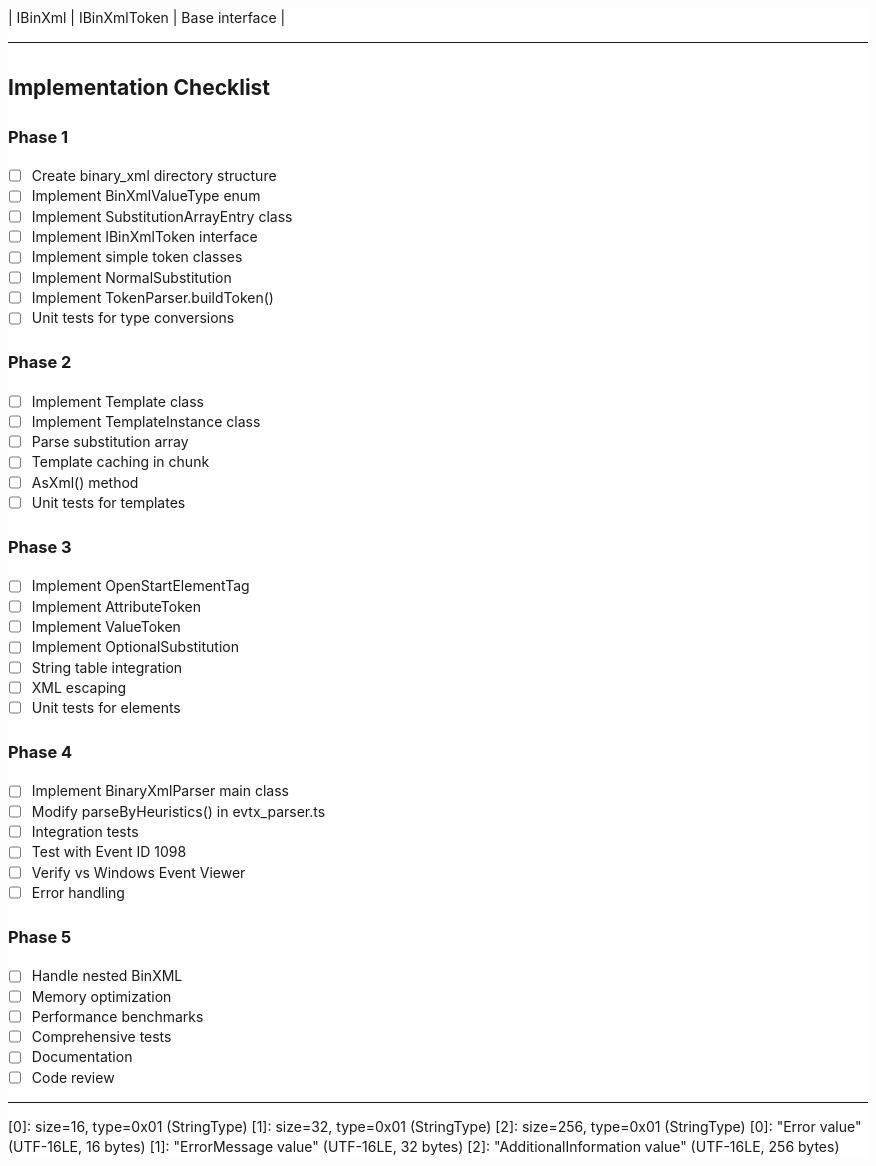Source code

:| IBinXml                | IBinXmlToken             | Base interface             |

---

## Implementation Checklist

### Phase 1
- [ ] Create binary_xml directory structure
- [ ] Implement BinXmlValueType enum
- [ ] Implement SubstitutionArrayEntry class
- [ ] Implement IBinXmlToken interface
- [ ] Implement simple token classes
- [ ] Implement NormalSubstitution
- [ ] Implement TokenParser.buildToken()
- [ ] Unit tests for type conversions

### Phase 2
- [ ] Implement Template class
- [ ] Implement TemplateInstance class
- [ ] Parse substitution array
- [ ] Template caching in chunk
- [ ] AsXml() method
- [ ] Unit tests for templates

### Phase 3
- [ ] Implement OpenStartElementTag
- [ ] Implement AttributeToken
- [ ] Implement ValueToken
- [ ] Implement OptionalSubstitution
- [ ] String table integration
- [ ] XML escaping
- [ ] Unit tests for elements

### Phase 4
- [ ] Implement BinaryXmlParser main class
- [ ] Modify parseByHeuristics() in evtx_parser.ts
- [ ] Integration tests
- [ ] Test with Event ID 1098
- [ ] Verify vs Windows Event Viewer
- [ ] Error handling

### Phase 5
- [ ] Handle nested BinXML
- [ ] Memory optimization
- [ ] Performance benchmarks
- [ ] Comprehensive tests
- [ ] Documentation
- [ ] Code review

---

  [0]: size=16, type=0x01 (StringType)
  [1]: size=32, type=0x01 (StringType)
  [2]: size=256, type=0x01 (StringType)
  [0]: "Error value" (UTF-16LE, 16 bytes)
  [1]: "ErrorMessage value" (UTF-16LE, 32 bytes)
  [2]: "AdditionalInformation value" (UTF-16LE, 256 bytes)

▶ [WHAT TO WORK ON] Output every line of the records above unchanged, and keep the pictures out.

▶ [THE ANSWER]
Source code

:| IBinXml                | IBinXmlToken             | Base interface             |

---

## Implementation Checklist

### Phase 1
- [ ] Create binary_xml directory structure
- [ ] Implement BinXmlValueType enum
- [ ] Implement SubstitutionArrayEntry class
- [ ] Implement IBinXmlToken interface
- [ ] Implement simple token classes
- [ ] Implement NormalSubstitution
- [ ] Implement TokenParser.buildToken()
- [ ] Unit tests for type conversions

### Phase 2
- [ ] Implement Template class
- [ ] Implement TemplateInstance class
- [ ] Parse substitution array
- [ ] Template caching in chunk
- [ ] AsXml() method
- [ ] Unit tests for templates

### Phase 3
- [ ] Implement OpenStartElementTag
- [ ] Implement AttributeToken
- [ ] Implement ValueToken
- [ ] Implement OptionalSubstitution
- [ ] String table integration
- [ ] XML escaping
- [ ] Unit tests for elements

### Phase 4
- [ ] Implement BinaryXmlParser main class
- [ ] Modify parseByHeuristics() in evtx_parser.ts
- [ ] Integration tests
- [ ] Test with Event ID 1098
- [ ] Verify vs Windows Event Viewer
- [ ] Error handling

### Phase 5
- [ ] Handle nested BinXML
- [ ] Memory optimization
- [ ] Performance benchmarks
- [ ] Comprehensive tests
- [ ] Documentation
- [ ] Code review

---

  [0]: size=16, type=0x01 (StringType)
  [1]: size=32, type=0x01 (StringType)
  [2]: size=256, type=0x01 (StringType)
  [0]: "Error value" (UTF-16LE, 16 bytes)
  [1]: "ErrorMessage value" (UTF-16LE, 32 bytes)
  [2]: "AdditionalInformation value" (UTF-16LE, 256 bytes)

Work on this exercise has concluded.